On this question, a commenter wrote,
. . . a bodily sensation of pain has a body or a bodily state as its intentional object, whether the subject has a body or not. But maybe that's wrong: there is no intentional object of my thought that there is nothing.
I think that is wrong: headache pain is not of or about my head or my brain or any part of my brain, and could conceivably occur even if I had no body or brain. Even if the latter is not possible, it is conceivable, and this suffices to show that "intentional inexistence of an object" is not essential to a pain's being a pain in the way it is essential to an intentional state's being an intentional state. See the category Intentionality for more on this topic.
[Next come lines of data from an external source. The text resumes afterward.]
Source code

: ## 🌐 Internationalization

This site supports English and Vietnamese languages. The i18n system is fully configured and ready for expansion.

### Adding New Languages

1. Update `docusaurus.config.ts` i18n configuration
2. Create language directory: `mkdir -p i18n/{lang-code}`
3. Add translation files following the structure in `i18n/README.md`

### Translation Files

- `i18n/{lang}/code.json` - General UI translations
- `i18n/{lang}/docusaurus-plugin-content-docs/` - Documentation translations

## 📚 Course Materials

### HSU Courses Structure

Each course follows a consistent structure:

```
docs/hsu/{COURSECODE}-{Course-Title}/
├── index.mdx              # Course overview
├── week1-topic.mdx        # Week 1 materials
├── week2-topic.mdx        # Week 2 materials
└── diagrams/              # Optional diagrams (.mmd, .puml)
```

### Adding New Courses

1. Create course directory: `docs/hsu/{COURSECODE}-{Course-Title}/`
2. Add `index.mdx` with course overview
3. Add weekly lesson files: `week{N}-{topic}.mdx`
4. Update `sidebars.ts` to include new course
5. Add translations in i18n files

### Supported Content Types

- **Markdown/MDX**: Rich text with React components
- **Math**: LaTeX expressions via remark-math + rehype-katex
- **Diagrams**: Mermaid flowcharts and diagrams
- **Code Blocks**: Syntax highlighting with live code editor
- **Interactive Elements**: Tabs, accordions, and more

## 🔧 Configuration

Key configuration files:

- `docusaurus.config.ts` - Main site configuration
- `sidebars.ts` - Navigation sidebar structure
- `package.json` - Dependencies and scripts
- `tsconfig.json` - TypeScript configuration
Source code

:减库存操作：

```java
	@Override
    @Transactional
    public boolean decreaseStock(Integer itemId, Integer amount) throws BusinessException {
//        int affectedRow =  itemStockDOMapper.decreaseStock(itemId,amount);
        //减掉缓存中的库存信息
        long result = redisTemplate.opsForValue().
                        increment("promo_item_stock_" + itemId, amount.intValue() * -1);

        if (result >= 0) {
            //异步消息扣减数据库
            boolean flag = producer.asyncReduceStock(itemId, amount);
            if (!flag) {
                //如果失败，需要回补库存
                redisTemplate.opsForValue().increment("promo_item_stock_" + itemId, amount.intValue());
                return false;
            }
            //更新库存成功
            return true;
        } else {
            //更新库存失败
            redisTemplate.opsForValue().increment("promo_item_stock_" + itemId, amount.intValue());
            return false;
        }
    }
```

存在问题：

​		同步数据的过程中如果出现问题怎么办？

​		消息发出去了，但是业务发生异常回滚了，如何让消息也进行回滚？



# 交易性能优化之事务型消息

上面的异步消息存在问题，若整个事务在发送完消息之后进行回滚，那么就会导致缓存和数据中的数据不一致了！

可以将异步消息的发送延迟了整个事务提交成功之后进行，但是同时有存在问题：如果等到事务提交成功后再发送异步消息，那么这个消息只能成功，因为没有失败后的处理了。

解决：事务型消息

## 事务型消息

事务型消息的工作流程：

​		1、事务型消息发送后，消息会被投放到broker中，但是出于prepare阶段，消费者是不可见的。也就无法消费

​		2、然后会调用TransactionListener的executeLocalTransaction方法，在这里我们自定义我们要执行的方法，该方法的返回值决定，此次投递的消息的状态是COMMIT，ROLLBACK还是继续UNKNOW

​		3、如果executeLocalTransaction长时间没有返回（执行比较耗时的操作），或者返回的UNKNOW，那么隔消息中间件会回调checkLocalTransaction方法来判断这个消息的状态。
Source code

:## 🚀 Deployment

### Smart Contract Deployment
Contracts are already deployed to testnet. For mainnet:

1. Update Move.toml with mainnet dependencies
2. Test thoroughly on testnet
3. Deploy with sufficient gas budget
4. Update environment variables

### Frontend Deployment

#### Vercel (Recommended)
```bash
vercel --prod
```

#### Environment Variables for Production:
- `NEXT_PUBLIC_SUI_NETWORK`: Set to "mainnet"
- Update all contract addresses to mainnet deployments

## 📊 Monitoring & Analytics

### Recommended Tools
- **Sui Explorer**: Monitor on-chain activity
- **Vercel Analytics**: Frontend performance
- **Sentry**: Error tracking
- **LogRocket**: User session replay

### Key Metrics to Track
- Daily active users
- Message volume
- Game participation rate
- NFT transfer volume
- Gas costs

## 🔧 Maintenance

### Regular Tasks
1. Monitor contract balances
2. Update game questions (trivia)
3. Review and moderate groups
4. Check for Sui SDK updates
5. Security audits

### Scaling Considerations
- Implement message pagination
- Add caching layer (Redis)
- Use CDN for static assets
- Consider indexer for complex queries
6. The thought that there is nothing. The commenter raises an interesting question here. Does this thought take an accusative or not? Brentano does not admit propositional accusatives given his (Aristotelian) hostility to Platonica, idealia, abstracta. But suppose we admit (Fregean) propositions as the direct objects of some intentional states. The thought that there is nothing can be understood as the entertaining of the proposition, Nothing exists. Entertaining, whether or not with hospitality, is undoubtedly an intentional state. Now Nothing exists though false, and indeed necessarily false, exists! That is, the Fregean proposition exists. (If it didn't exist it couldn't have a truth-value.) Therefore, the thought that there is nothing does, pace mycorrespondent, have an intentional object. It is just that the intentional object in this case is a false proposition.
Note also that the existence of the proposition Nothing exists is proof that Nothing exists is false. Indeed, given that the proposition exists in all metaphysically possible worlds, its existence shows that Nothing exists is necessarily false.
In sum, my commenter entertains the right view (that there are non-intentional mental states) for the wrong reason.